**Try it:** The output must match the entries below exactly, with pictures removed.

**Task material:**
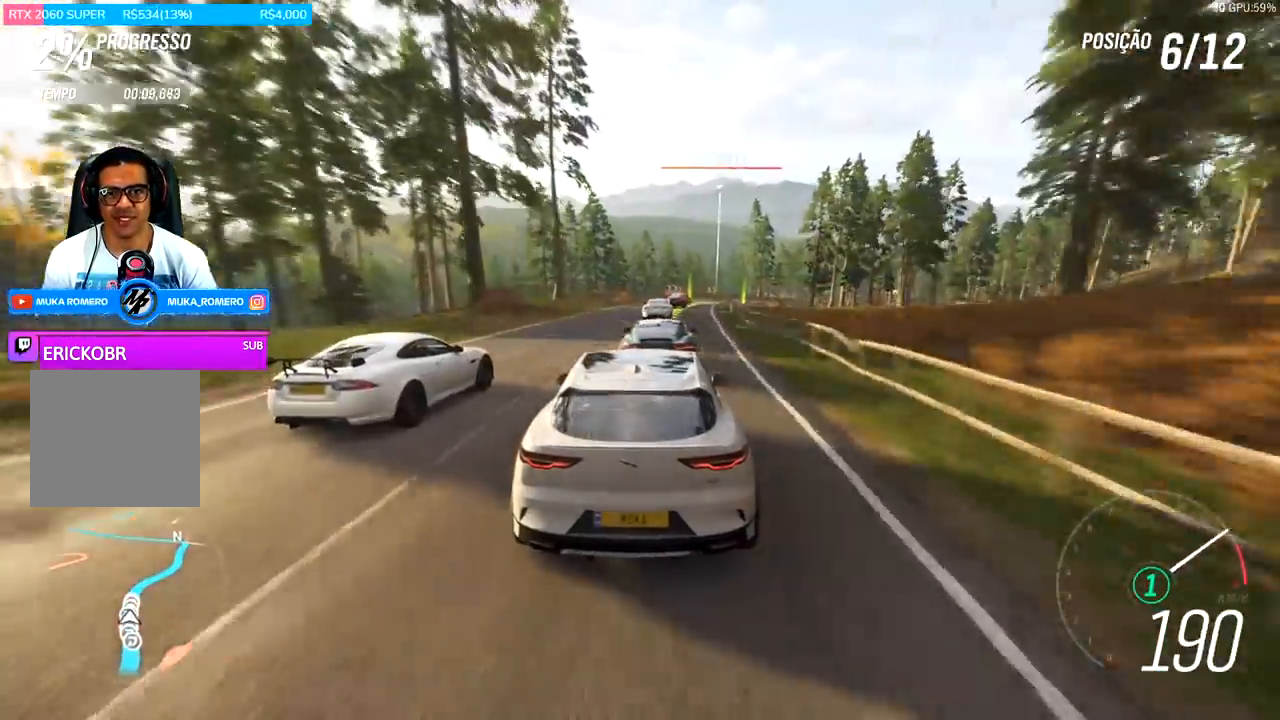
{"buttons": [], "left_stick": "right", "right_stick": "center", "events": [[33, "left_stick", "center"], [133, "left_stick", "right"]]}
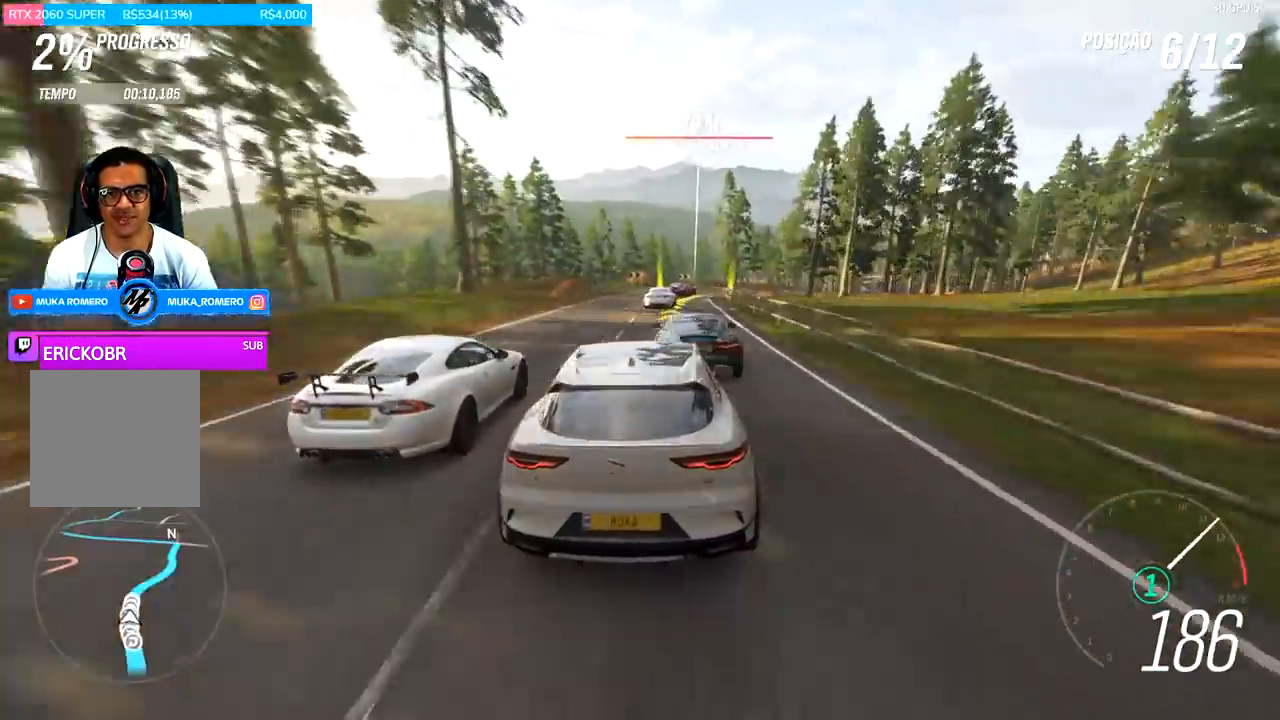
{"buttons": ["R2"], "left_stick": "right", "right_stick": "center", "events": [[167, "R2", "down"], [300, "left_stick", "center"], [400, "left_stick", "right"]]}
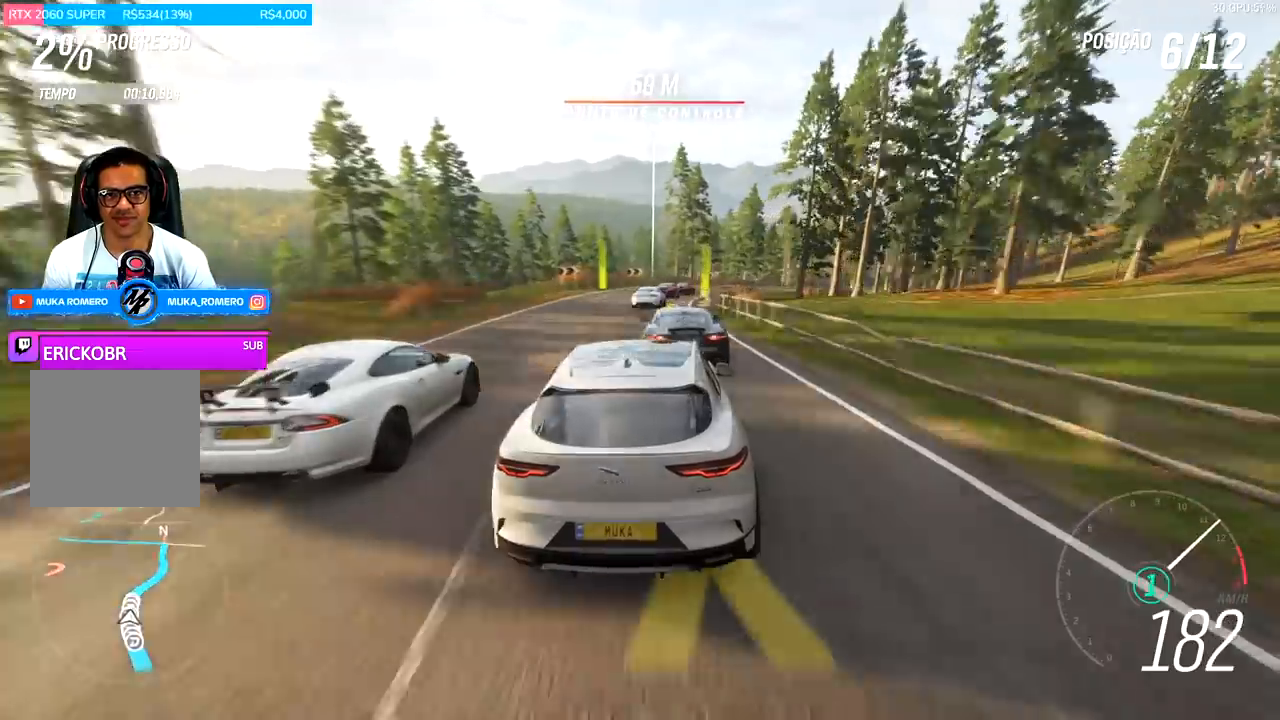
{"buttons": ["R2"], "left_stick": "center", "right_stick": "center", "events": [[133, "left_stick", "center"], [333, "left_stick", "right"], [500, "left_stick", "center"]]}
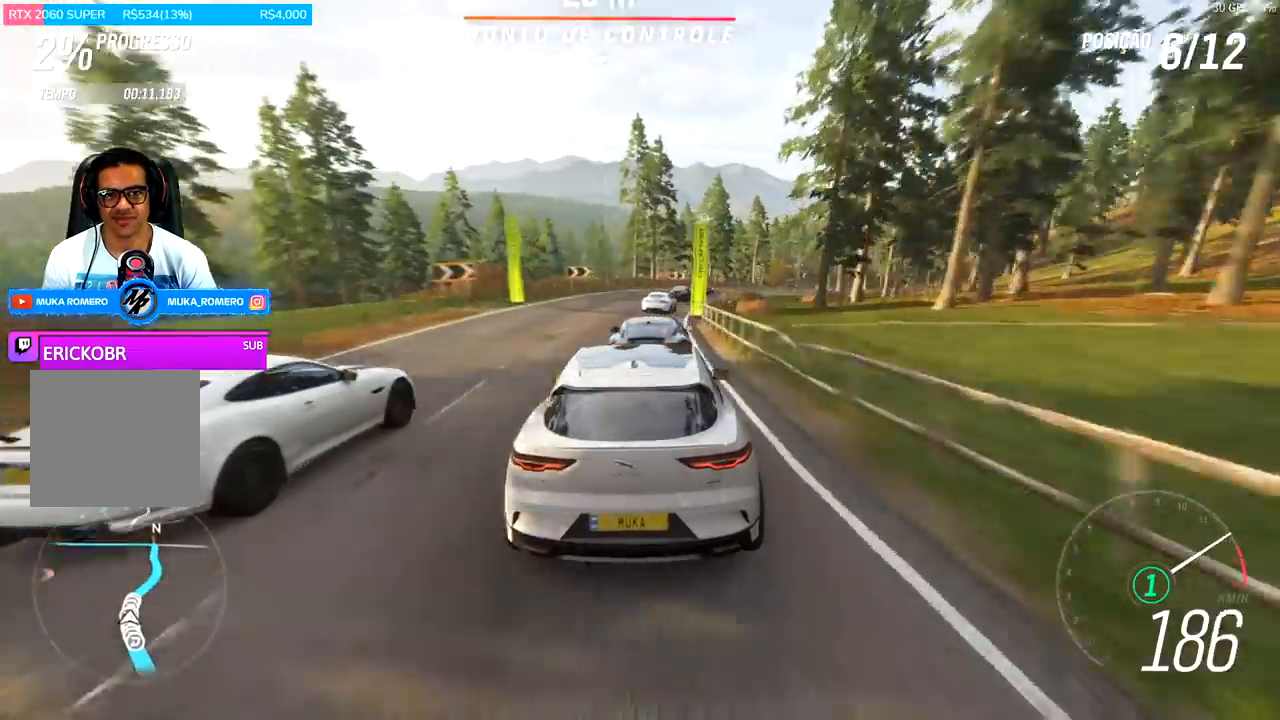
{"buttons": ["R2"], "left_stick": "right", "right_stick": "center", "events": [[100, "R2", "up"], [100, "left_stick", "right"], [300, "R2", "down"]]}
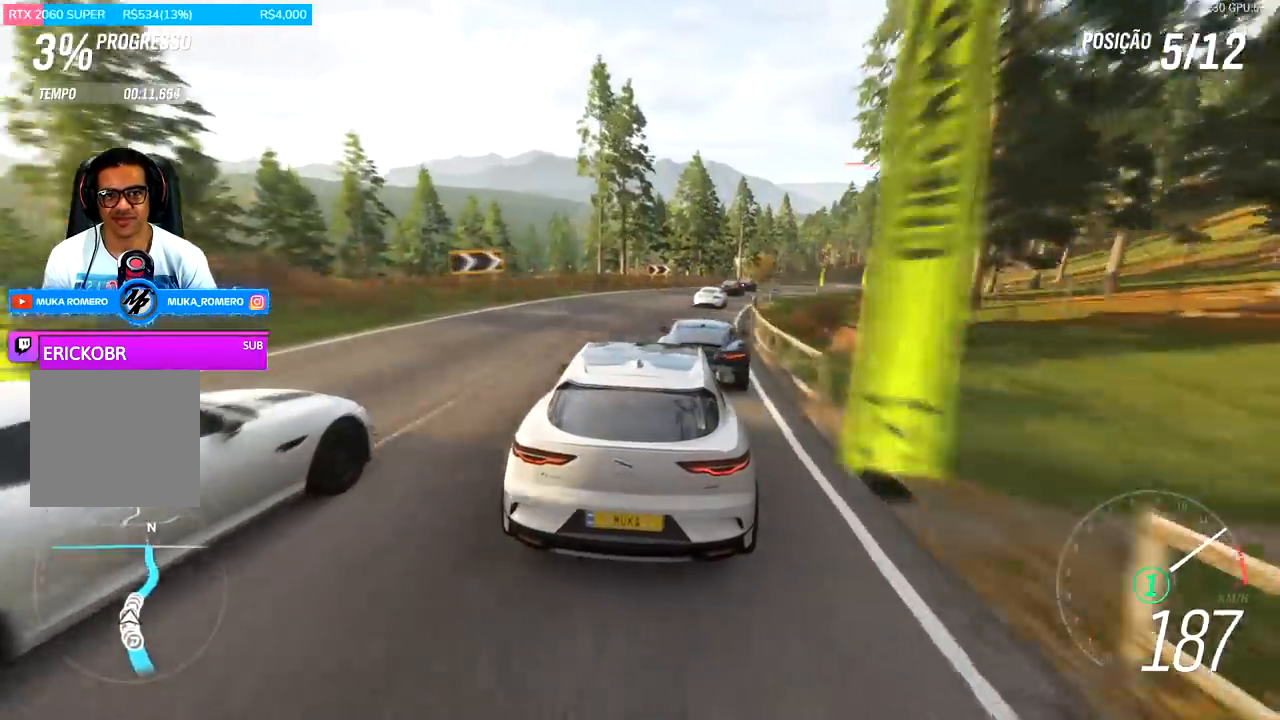
{"buttons": ["R2"], "left_stick": "right", "right_stick": "center", "events": [[233, "left_stick", "center"], [333, "left_stick", "right"]]}
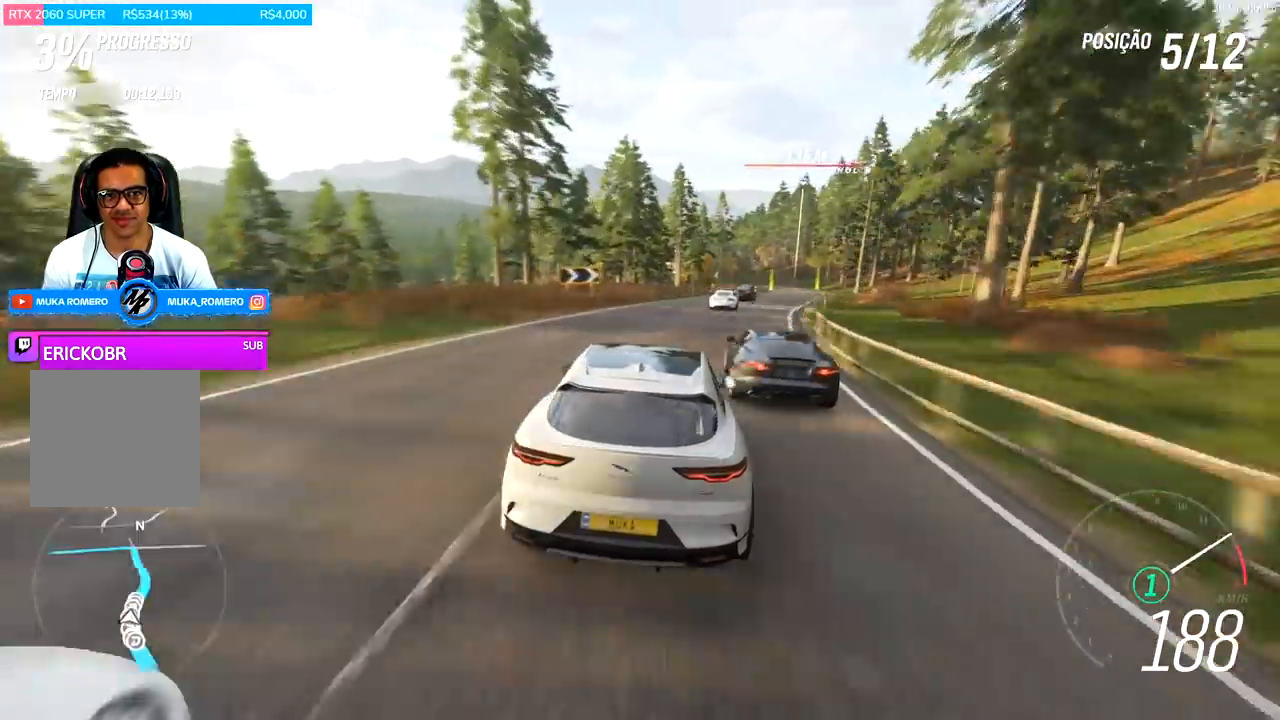
{"buttons": ["R2"], "left_stick": "right", "right_stick": "center", "events": []}
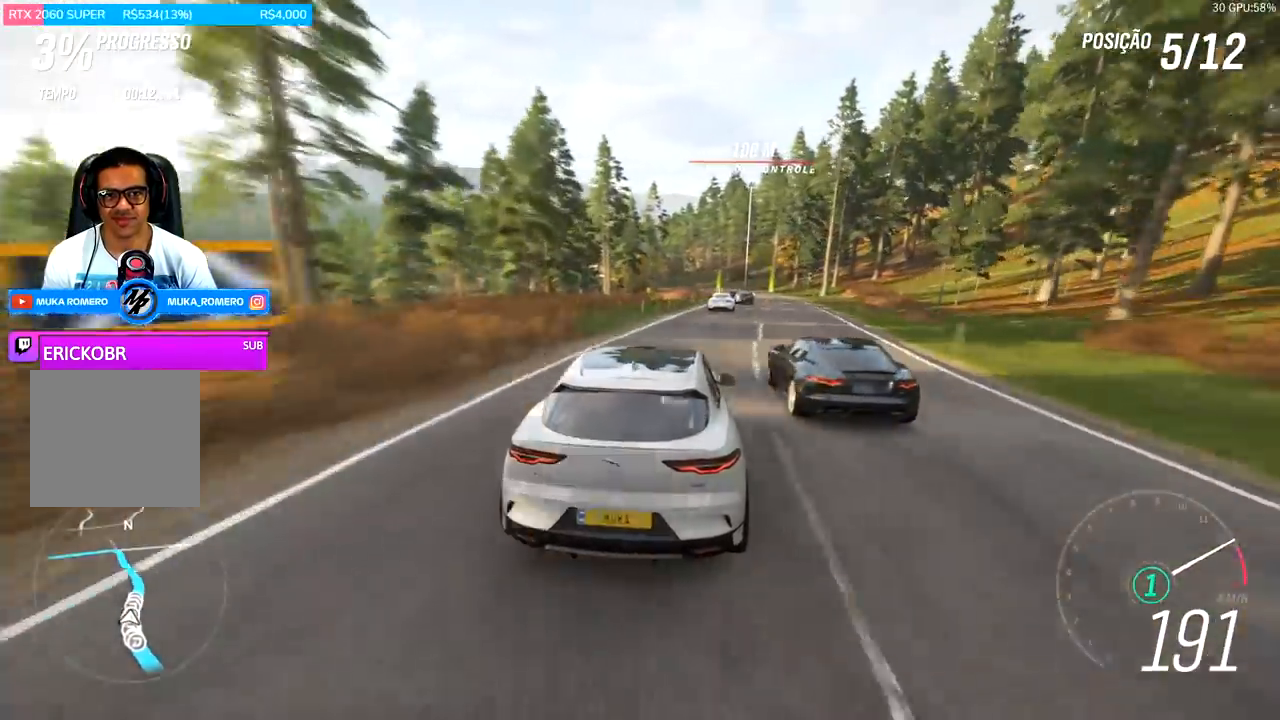
{"buttons": ["R2"], "left_stick": "center", "right_stick": "center", "events": [[100, "left_stick", "center"], [167, "left_stick", "right"], [200, "R2", "up"], [333, "R2", "down"], [433, "left_stick", "center"]]}
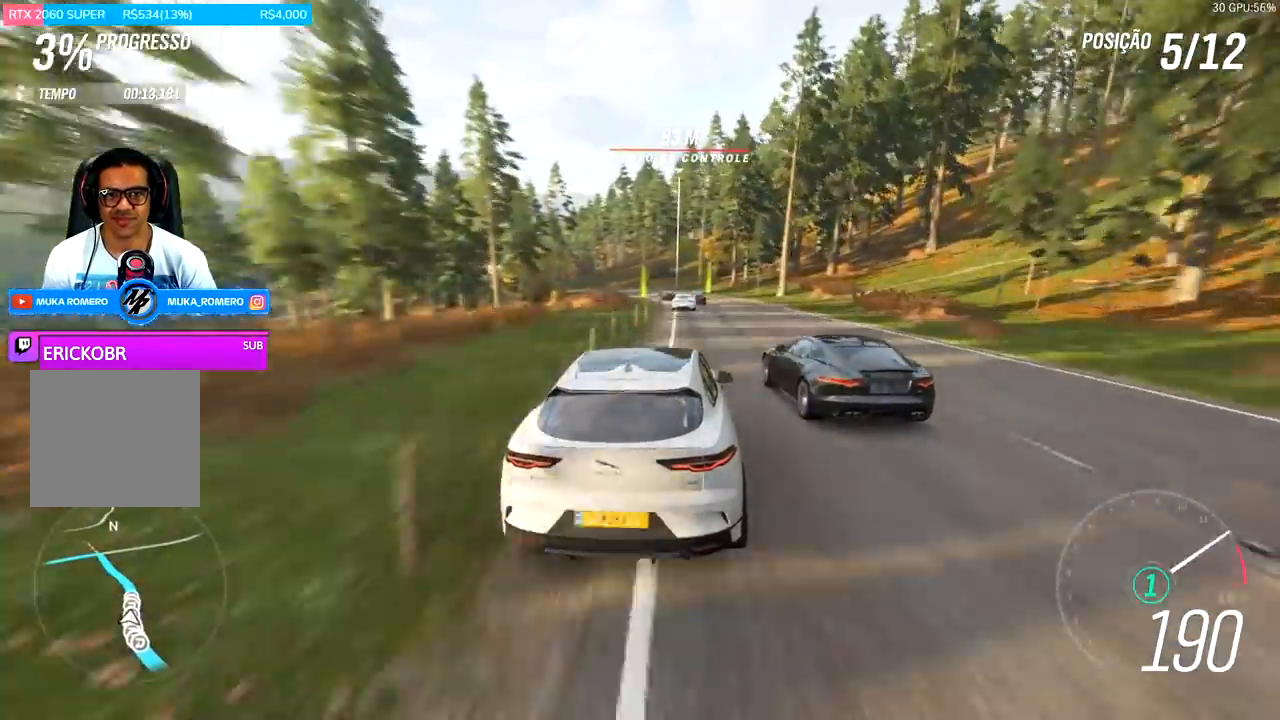
{"buttons": ["R2"], "left_stick": "down-left", "right_stick": "center", "events": [[333, "left_stick", "down-left"]]}
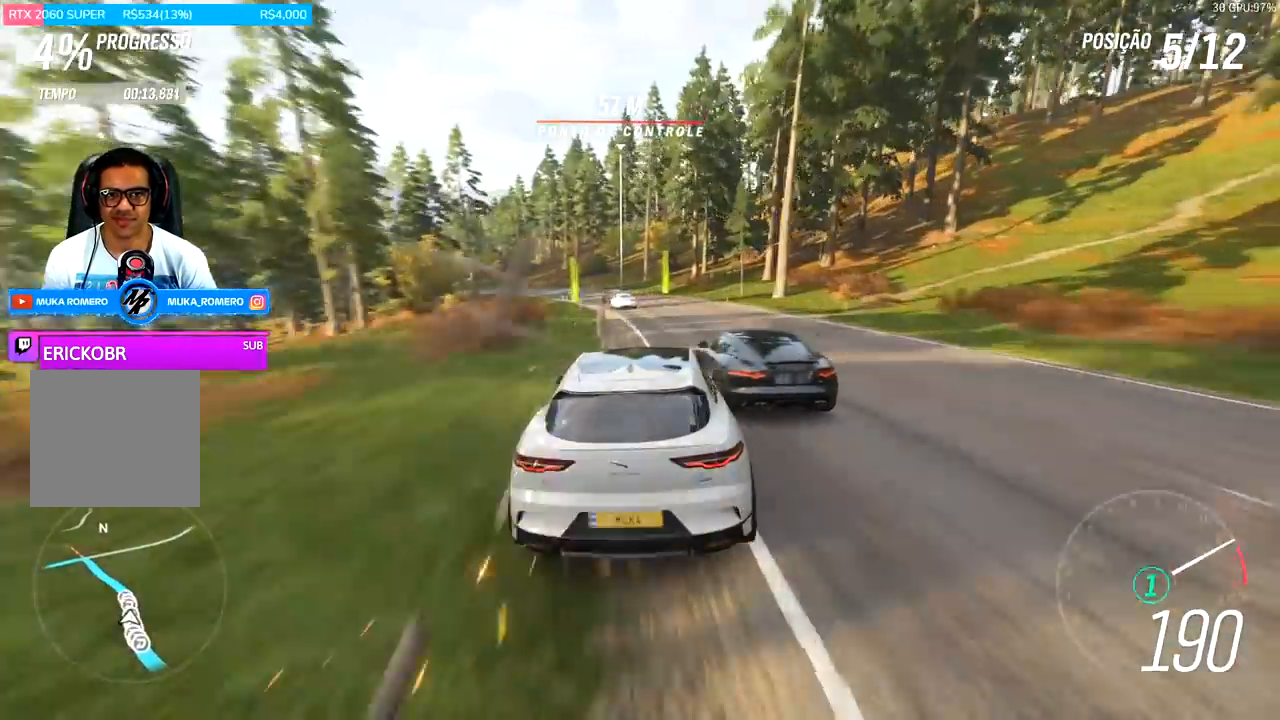
{"buttons": ["R2"], "left_stick": "center", "right_stick": "center", "events": [[267, "left_stick", "center"]]}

**Result:**
{"buttons": [], "left_stick": "right", "right_stick": "center", "events": [[33, "left_stick", "center"], [133, "left_stick", "right"]]}
{"buttons": ["R2"], "left_stick": "right", "right_stick": "center", "events": [[167, "R2", "down"], [300, "left_stick", "center"], [400, "left_stick", "right"]]}
{"buttons": ["R2"], "left_stick": "center", "right_stick": "center", "events": [[133, "left_stick", "center"], [333, "left_stick", "right"], [500, "left_stick", "center"]]}
{"buttons": ["R2"], "left_stick": "right", "right_stick": "center", "events": [[100, "R2", "up"], [100, "left_stick", "right"], [300, "R2", "down"]]}
{"buttons": ["R2"], "left_stick": "right", "right_stick": "center", "events": [[233, "left_stick", "center"], [333, "left_stick", "right"]]}
{"buttons": ["R2"], "left_stick": "right", "right_stick": "center", "events": []}
{"buttons": ["R2"], "left_stick": "center", "right_stick": "center", "events": [[100, "left_stick", "center"], [167, "left_stick", "right"], [200, "R2", "up"], [333, "R2", "down"], [433, "left_stick", "center"]]}
{"buttons": ["R2"], "left_stick": "down-left", "right_stick": "center", "events": [[333, "left_stick", "down-left"]]}
{"buttons": ["R2"], "left_stick": "center", "right_stick": "center", "events": [[267, "left_stick", "center"]]}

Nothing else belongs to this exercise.